Retail sector hits back at minister’s claim stores not up to scratch
The retail sector hit back last night at a government minister’s claim that they failed to provide good value.
The Chamber of Commerce also questioned why the Government had gone into partnership with a US-based firm to ship foreign-bought goods to the island – and insisted the move would hurt Bermudian importers and retailers.
One island-based importer said the Government’s decision was “disheartening”.
He also questioned why the contract had not been put out to tender so Bermudian firms could have competed.
They were speaking after Wayne Furbert, the Cabinet Office minister, claimed last Friday that online shopping at overseas stores was better value for money and offered a wider choice.
Mr Furbert defended the Government’s decision to back a link-up between the Bermuda Post Office and a US-based company to bring in goods bought overseas.
He admitted that the Government had failed to approach island-based importers before it sealed a deal with US-based MyUS.
Mr Furbert added that shopping patterns had changed and the bulk of Bermudians made significant numbers of purchases online.
The Chamber of Commerce said Mr Furbert’s remarks were “disappointing”.
A spokeswoman added: “Minister Wayne Furbert seems to have taken the ‘if you can’t beat them, join them’ attitude with his ‘every Bermudian is doing it’ comment.
“However, in doing this, Minister Wayne Furbert and his colleagues become part of the problem in a struggling Bermudian economy.
“Instead of using their powers to even the tax playing field between local retailers and those who use courier companies, they choose not to.”
She said: “Instead of incentivising and using their ability to change the outdated upfront duty tax structure that makes it virtually impossible for retailers to be competitive, they instead choose to continue using retailers as a primary revenue raiser.
“Instead of finding ways to reduce taxes and red tape so that local business is in a better position to compete, they jump on the courier service bandwagon under the guise of modernising and efficiency, but really what they are doing is taking a piece of the online pie.”
The spokeswoman said it was not the Government’s role to take tax dollars from the private sector then use the cash to compete against it.
She said: “The Government’s job is to provide a fertile, competitive, and productive environment for businesses to operate in.
“If politicians feel the retail environment should be improved, it is their job to liaise with those operating in retail to fix those taxes, rules or regulations that make the environment uncompetitive.”
She added: “This would lead to a much more powerful social and economic impact on Bermuda, which as we all know is very much needed.”
The spokeswoman admitted that times had changed and online shopping had seen massive growth, which had hit traditional stores around the world.
But she said: “In a small economy such as Bermuda, the effects of this are even greater.
“The real benefit of shopping local is that it is convenient and these businesses are run by Bermudians who employ Bermudians, who are patronised for the most part by Bermudians, who put Bermudian dollars back into the Bermudian economy.”

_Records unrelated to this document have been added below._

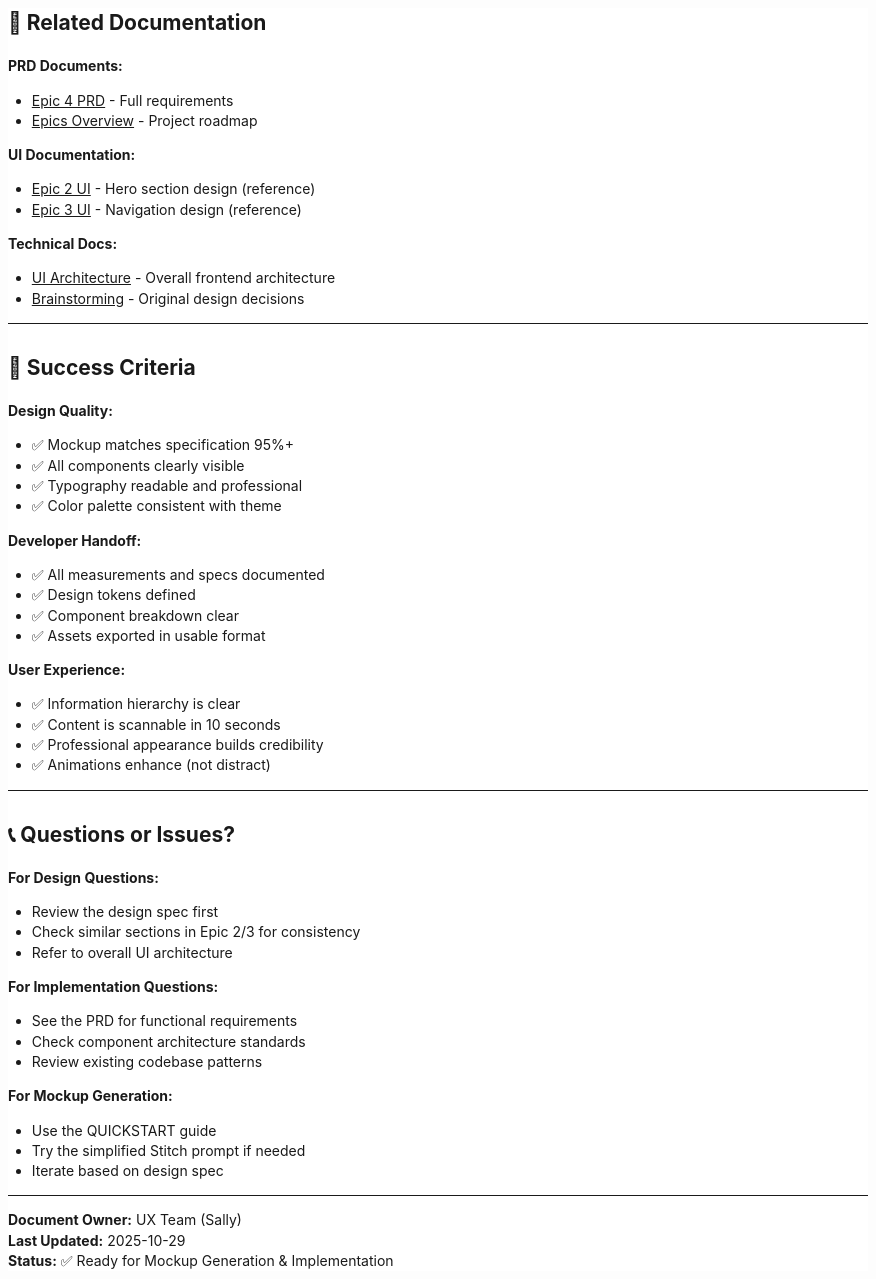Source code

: 
## 🔗 Related Documentation

**PRD Documents:**
- [Epic 4 PRD](../../prd/epic-4-content-sections.md) - Full requirements
- [Epics Overview](../../prd/epics-overview.md) - Project roadmap

**UI Documentation:**
- [Epic 2 UI](../epic2/) - Hero section design (reference)
- [Epic 3 UI](../epic3/) - Navigation design (reference)

**Technical Docs:**
- [UI Architecture](../../ui-architecture.md) - Overall frontend architecture
- [Brainstorming](../../brainstorming-session-results.md) - Original design decisions

---

## 🎯 Success Criteria

**Design Quality:**
- ✅ Mockup matches specification 95%+
- ✅ All components clearly visible
- ✅ Typography readable and professional
- ✅ Color palette consistent with theme

**Developer Handoff:**
- ✅ All measurements and specs documented
- ✅ Design tokens defined
- ✅ Component breakdown clear
- ✅ Assets exported in usable format

**User Experience:**
- ✅ Information hierarchy is clear
- ✅ Content is scannable in 10 seconds
- ✅ Professional appearance builds credibility
- ✅ Animations enhance (not distract)

---

## 📞 Questions or Issues?

**For Design Questions:**
- Review the design spec first
- Check similar sections in Epic 2/3 for consistency
- Refer to overall UI architecture

**For Implementation Questions:**
- See the PRD for functional requirements
- Check component architecture standards
- Review existing codebase patterns

**For Mockup Generation:**
- Use the QUICKSTART guide
- Try the simplified Stitch prompt if needed
- Iterate based on design spec

---

**Document Owner:** UX Team (Sally)  
**Last Updated:** 2025-10-29  
**Status:** ✅ Ready for Mockup Generation & Implementation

She added: “Mr Furbert and his colleagues might want to refocus on the 3,500-plus people who work in the retail industry – their future unemployment will be a heavy cost that they will have to bear.”
The spokeswoman said Bermuda still had “a vibrant retail community”, which carried a wide range, gave good customer service and a quality online experience.
Kenny Thomson, the president of importers Mailboxes Unlimited, also questioned the decision to team up with MyUS.
Mr Thomson said: “It is disheartening that a request for proposal wasn’t issued so that Bermudian businesses could compete for the contract.
“Mailboxes operates a fulfilment centre which could have provided these services for the Bermuda Post Office to the benefit of both entities.”
Mr Thomson added that his firm had a warehouse in New Jersey he administered along with his other Bermuda-based management team.
But he said: “On the contrary, MyUS is a for-profit, non-Bermudian enterprise which will add a steep mark-up for the services it provides to the BPO … meaning more cash leaving Bermuda’s economy with the Bermuda Government’s signature on the cheque.”
Kevin Smith, the managing director of courier firm IBC said he would welcome the chance to work the Government – but that he wanted to know what benefit would the public get from a private sector partner.
Mr Smith said: “Government should not be competing with private business right now.
“Local companies have had a tough last 18 months and I fear this may be the final bullet for some.
He asked: “How many local businesses will suffer and how many jobs will be lost resulting from this initiative?”